Sample data to illustrate:
import pandas as pd
animals = pd.DataFrame({'name': ['ostrich', 'parrot', 'platypus'],
'legs': [2, 2, 4],
'flight': [False, True, False],
'beak': [True, True, True],
'feathers': [True, True, False]})
name | legs | flight | beak | feathers |
---|---|---|---|---|
ostrich | 2 | ✔ | ✔ | |
parrot | 2 | ✔ | ✔ | ✔ |
platypus | 4 | ✔ |
What already works
Pandas makes it easy to check an entire column (which is a series) against a condition, and the result (a series of booleans) can be used to filter the dataframe with boolean indexing:
bipeds = (animals.legs == 2)
print(animals[bipeds])
name legs flight beak feathers
0 ostrich 2 False True True
1 parrot 2 True True True
In my use case, each such condition is being parsed from a term in a text search string, so I need to construct them programmatically. (I'm aware of Pandas' query, but I need different functionality.) Writing a function to do this is pretty straightforward:
def comp_search(df, column_name, comp, value):
return getattr(df[column_name], f'__{comp}__')(value)
bipeds = comp_search(animals, 'legs', 'eq', 2)

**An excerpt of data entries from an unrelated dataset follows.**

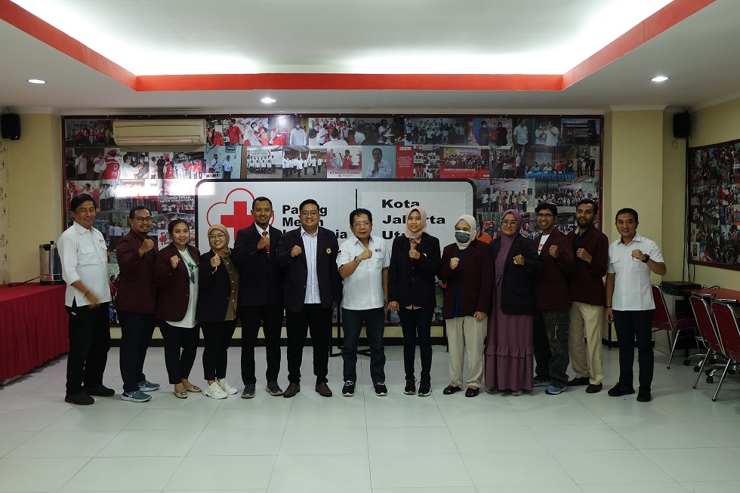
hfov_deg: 54.4
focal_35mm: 35
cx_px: 370
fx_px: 719
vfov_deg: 37.8
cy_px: 246
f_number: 4.4
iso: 800
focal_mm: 23.5
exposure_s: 1/30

Checking any given boolean column is as simple as, for instance, animals[animals.feathers]
.
What I'd like to do
I want to perform set comparisons against the collection of boolean columns: finding, for instance, all animals that have at least a certain set of features, or less than a set, etc. Extrapolating from earlier, I can picture such a condition looking like this:
set(df[features]) <= set(values)
And such a condition could hypothetically be built like so:
def set_comp_search(df, column_names, comp, values):
return getattr(set(df[column_names]), f'__{comp}__')(set(values))
Of course neither of these work, as set()
of a dataframe creates an ordinary set of its column names.
What works, but is highly inefficient
The above can be achieved by using apply
to convert each row of booleans into a set, then comparing against the resulting series of sets:
def row_to_set(row):
return set(label for label, value
in zip(row.index, row)
if value)
def set_comp_search(df, column_names, comp, values):
series_of_sets = df[column_names].apply(row_to_set, axis=1)
return getattr(series_of_sets, f'__{comp}__')(set(values))
Nice and concise! Unfortunately, iterating with apply
becomes exceedingly slow when the source dataframe grows to thousands of rows long.
What works, but seems like a reimplementation
If I hardcode an equivalent boolean expression for each individual set comparison like this, the resulting comparisons are vectorized (performed on entire columns, rather than iterated at the Python level).
def set_comp_search(df, column_names, comp, values):
other_column_names = set(column_names) - set(values)
value_columns = df[values]
other_columns = df[other_column_names]
if comp == 'gt':
# All the searched features, and at least one other
return value_columns.all(axis=1) & other_columns.any(axis=1)
if comp == 'ge':
# All the searched features
return value_columns.all(axis=1)
if comp == 'eq':
# All the searched features, and none other
return value_columns.all(axis=1) & ~other_columns.any(axis=1)
if comp == 'le':
# No other features
return ~other_columns.any(axis=1)
if comp == 'lt':
# Not all of the searched features, and none other
return ~value_columns.all(axis=1) & ~other_columns.any(axis=1)
So if I want a condition to represent set(animals[features]) > {'beak'}
:
more_than_beak = set_comp_search(animals, {'flight', 'beak', 'feathers'},
'gt', {'beak'})
# Converts to: (animals.beak) & (animals.flight | animals.feathers)
print(animals[more_than_beak])
name legs flight beak feathers
0 ostrich 2 False True True
1 parrot 2 True True True
# Correctly omits the platypus
Clunkiness aside, this runs sufficiently quickly. But I feel like I must be reinventing a wheel. This seems like a roughly similar use-case to what the Series.str
methods do, though it would need to operate with a dataframe, a sequence of series, or a numpy array, rather than a single series. (Sadly there is no DataFrame.set
module.)
So my question is: Does Pandas provide a vectorized method for set-like comparison against collections of boolean columns?
(I've also looked at this question, since it sounds similar, but it's not applicable to set-like behavior.)